Renan Santos afirmou que, se eleito, pretende fazer uma nova reforma da Previdência. O candidato disse que a medida será necessária para evitar o desequilíbrio das contas públicas e citou ainda cortes de gastos e investimentos em infraestrutura como parte de sua política econômica.
“Eu não sou estelionatário eleitoral como outros candidatos que vão vir aqui e falar que não precisa. Vamos precisar fazer outra reforma da Previdência. Vai quebrar em três anos, você não tem aposentadoria, tá? Vou deixar claro porque eu não sou populista fiscal”, afirmou.
Questionado sobre a promessa de cortar R$ 1 trilhão em gastos públicos caso eleito, Renan Santos afirmou que as medidas teriam como objetivo, no mínimo, estabilizar a trajetória da dívida. Segundo ele, isso seria feito com corte de gastos e crescimento do PIB.

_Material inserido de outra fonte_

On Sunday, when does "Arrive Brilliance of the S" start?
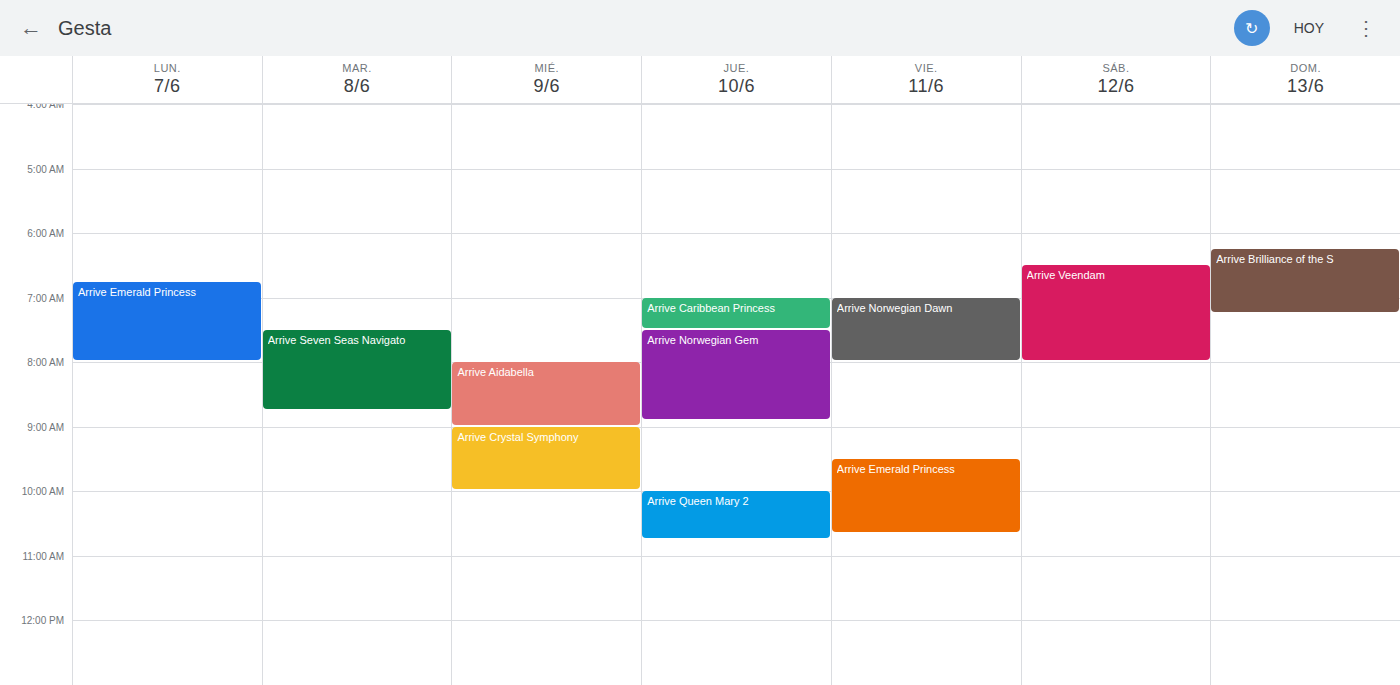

O candidato também defendeu a desvinculação dos pisos de gastos com saúde e educação.
“Hoje esses gastos estão irracionais e estão quebrando pequenos municípios. Tem municípios do interior do Rio Grande do Sul em que a população envelheceu, não está nascendo gente. Então eles precisam de mais gastos com saúde e menos gastos com educação”, disse.
Ao ser questionado sobre declarações anteriores em que afirmou que o país deveria ter uma bomba atômica, o candidato à Presidência Renan Santos defendeu que o Brasil desenvolva armamento nuclear.

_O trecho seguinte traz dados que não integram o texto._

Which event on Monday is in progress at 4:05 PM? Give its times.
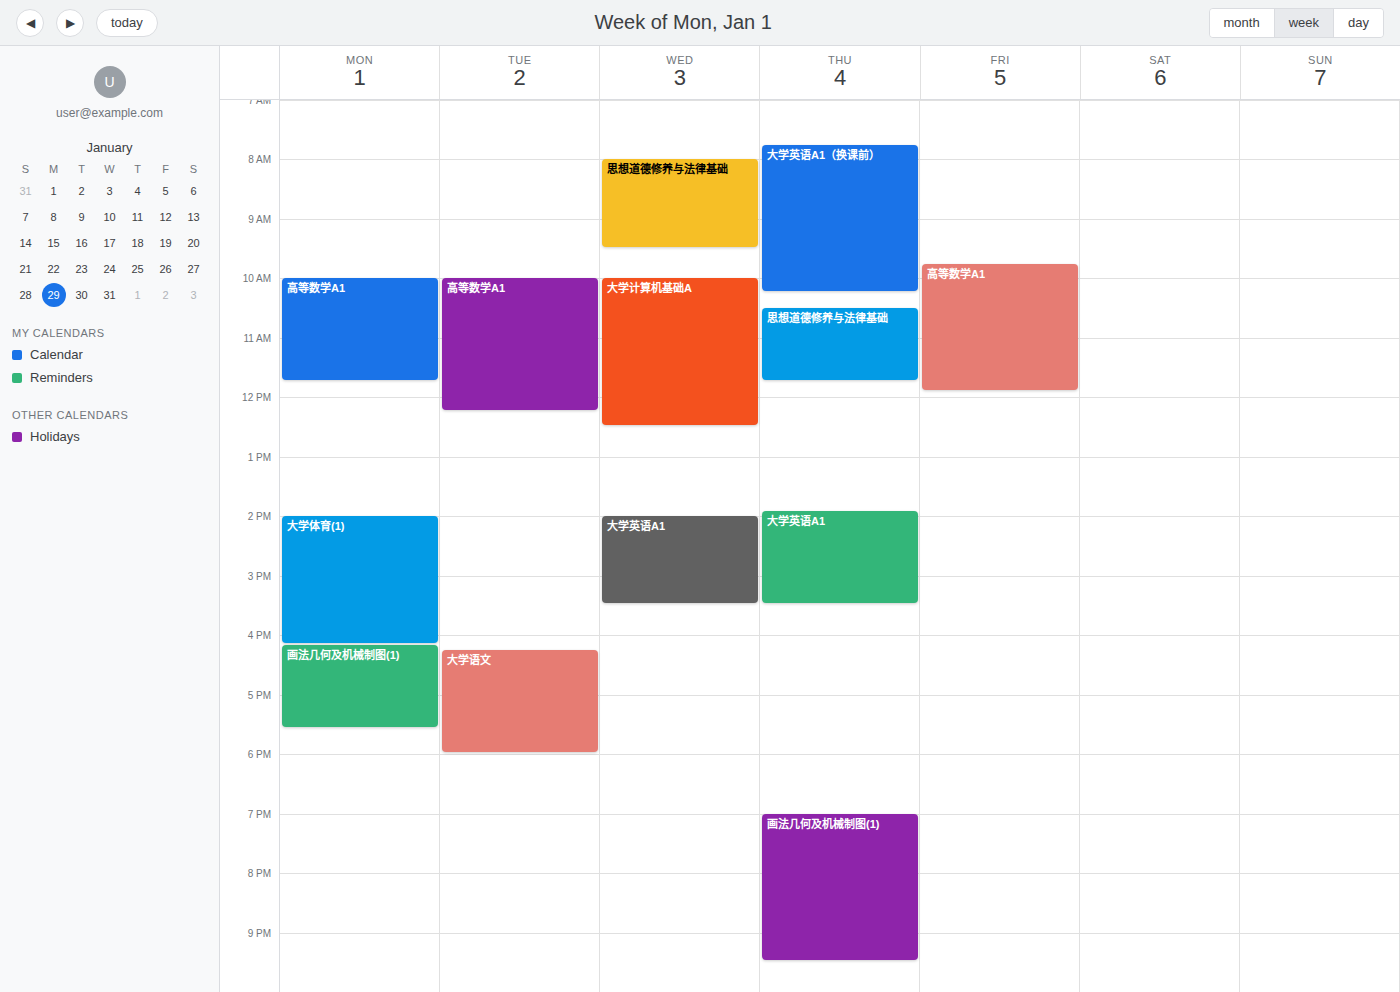
"大学体育(1)", 2:00 PM to 4:10 PM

“Se o Brasil quiser ser uma das cinco maiores nações do mundo, que se presta a sentar na mesa com Estados Unidos, Índia, Rússia e China, ele vai precisar ter soberania, a soberania sobre o seu próprio território, soberania militar, e vai ter que discutir ter bombas atômicas”, disse o candidato.

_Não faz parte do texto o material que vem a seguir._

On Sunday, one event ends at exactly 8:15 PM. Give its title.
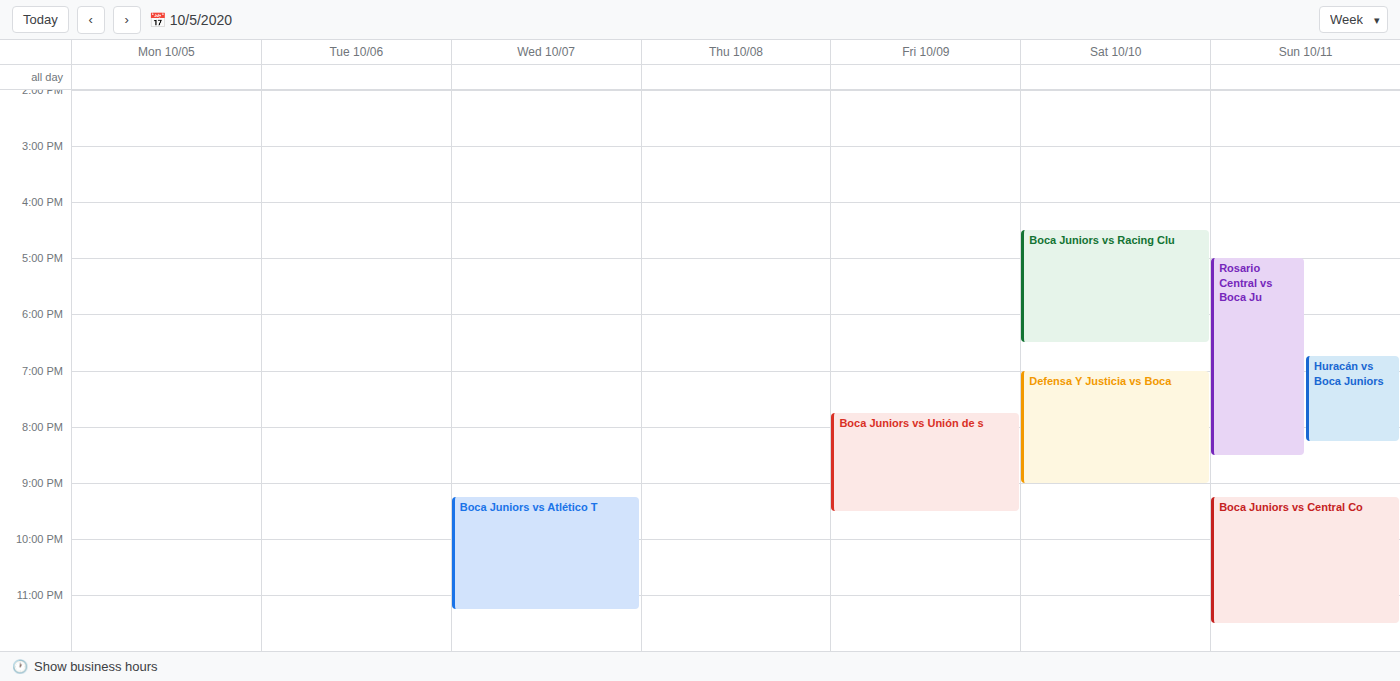
"Huracán vs Boca Juniors"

Renan reconheceu, porém, que o Brasil não tem condições de desenvolver armas militares nos próximos dez anos.
O candidato acrescentou que não precisa de estudo científico ou técnico para defender que o Brasil desenvolva uma bomba atômica.
“Eu não preciso de um estudo científico para determinar que uma nação tem que ter força política para se proteger de outras nações. Eu posso trazer apenas dados da realidade. A realidade é muito clara: as nações mais poderosas do mundo dispõem de armas nucleares e elas se fazem respeitadas por causa disso”, afirmou.
O candidato também defendeu a saída do Brasil do Tratado de Não Proliferação de Armas Nucleares, a exemplo da Coreia do Norte, que foi o único país a tomar essa medida.
“[A Coreia do Norte] por mais que seja um regime que eu considero opressivo e que eu não respeite, pelo menos ele é respeitado internacionalmente. É uma forma de defender a sua própria soberania”, afirmou Renan.
“Se a gente quiser ser o eterno Zé Carioca no mundo [...], aceitamos nossa posição submissa. Agora, se a gente quiser ser uma nação séria e respeitada nos próximos 30 anos, nós precisamos ter armas nucleares.”
Renan foi questionado sobre a viabilidade do plano de combate ao crime organizado dele, que promete recuperar todas as áreas dominadas por facções no país em um ano.
Renan afirmou que o Brasil vive uma “guerra declarada unilateralmente” contra o crime organizado.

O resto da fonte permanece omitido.